In 1967, he was arrested for robbing a Brooklyn nightclub and served 13 months in prison. In 1970, he was arrested at a restaurant for carrying a revolver and was later convicted on charges of extortion, coercion, and felony weapons possession. According to the court transcript, Sirico also had pending charges for criminal possession of a dangerous drug at the time as well.
So, yes, Tony Sirico was very much wrapped up in the mob life before he took up acting. In fact, the character of Paulie Walnuts even references Tony’s real life in the episode “The Blue Comet,” saying, “I lived through the ’70s by the skin of my nuts when the Colombos were going at it.” Indeed, the 1970s were a tumultuous time for the Colombo crime family after the boss of the family, Joseph Colombo, was shot in the head and killed in 1971.
After his arrest in 1970, Sirico was sent to Sing Sing Correctional Facility in Westchester County, New York where he was to serve a four-year sentence.
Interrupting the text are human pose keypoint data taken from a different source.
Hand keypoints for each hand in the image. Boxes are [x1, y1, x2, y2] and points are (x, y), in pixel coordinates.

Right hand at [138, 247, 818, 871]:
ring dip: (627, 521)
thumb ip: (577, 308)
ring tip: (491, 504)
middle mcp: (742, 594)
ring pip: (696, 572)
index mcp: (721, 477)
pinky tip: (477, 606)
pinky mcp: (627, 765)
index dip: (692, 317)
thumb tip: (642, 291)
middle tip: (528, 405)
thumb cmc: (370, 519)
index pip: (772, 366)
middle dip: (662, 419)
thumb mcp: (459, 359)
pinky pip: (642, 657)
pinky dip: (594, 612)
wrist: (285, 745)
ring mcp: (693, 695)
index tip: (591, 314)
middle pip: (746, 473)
While in prison, Sirico was visited by an acting troupe known as “Theatre of the Forgotten,” a group of ex-convict actors. Their performance reportedly inspired Sirico to take up acting once he was released from prison. And, against all odds, Sirico soon rose through the ranks of Hollywood and became a successful film and television actor.
As is to be expected from a former mobster, Sirico has never talked much about his past. However, in an interview he did for the 1989 documentary The Big Bang directed by James Toback, he does open up a little about his life before acting. He also utters a few candid lines that sound like they’re directly from the script of The Sopranos, including, “You could have shot me from the toes to my nose, I would have never said peep.”
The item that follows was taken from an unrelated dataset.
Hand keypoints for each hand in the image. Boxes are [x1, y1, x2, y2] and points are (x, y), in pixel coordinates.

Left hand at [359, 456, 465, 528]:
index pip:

Tony Sirico’s Acting Career
The first confirmed role that Sirico ever landed was as an extra in the 1974 film Crazy Joe, a film about the murder of Joseph “Crazy Joe” Gallo, a member of the Colombo crime family who was gunned down at a restaurant in Little Italy.
From there, Sirico was able to secure roles as a gangster in some extremely notable films such as Goodfellas, Mob Queen, Mighty Aphrodite, Love and Money, Fingers, Defiance, Innocent Blood, Gotti, The Pick-up Artist, and Cop Land. Interestingly enough, he also portrayed a police officer in the films Dead Presidents and Deconstructing Harry.
When Sirico auditioned for The Sopranos, he was originally auditioning for the part of Uncle Junior. However, when that role was given to Dominic Chianese, director David Chase offered Sirico the role of Paulie Gualtieri. Sirico agreed to the role on the condition that the character would never become a rat. It doesn’t get much more gangster than that.
After playing the iconic role of Paulie Walnuts in The Sopranos, Sirico has had roles in other television series such as NBC’s Medium and the Norweigan-American series Lilyhammer, which starred Steven Van Zandt who played Silvio Dante in The Sopranos. Sirico also voice acted as a dog named Vinny in Family Guy, and actually made another cameo appearance in the show as himself in which he threatens Stewie for calling Italians “a ridiculous people.”
Back in 2008, Sirico released a line of cologne called Paolo Per Uomo. According to Sirico himself, it has hints of cognac, musk, and magic. However, when the New York Post interviewed a group of women asked what they thought of the cologne, one of them said, “Paolo Per Uomo smells like every lasagna-loving, spaghetti-slurping mob-boss wannabe or cheap imitation consigliere.” Maybe it’s a harsh review or maybe that’s exactly what Sirico was going for.
Overall, it’s pretty incredible how someone who was so immersed in a life of crime was able to turn his life around and become a successful actor. While I don’t want to glorify the criminal lifestyle, it’s pretty cool that Sirico was essentially playing his former self when he was portraying Paulie Walnuts in The Sopranos. There’s method acting, and then there’s Tony Sirico.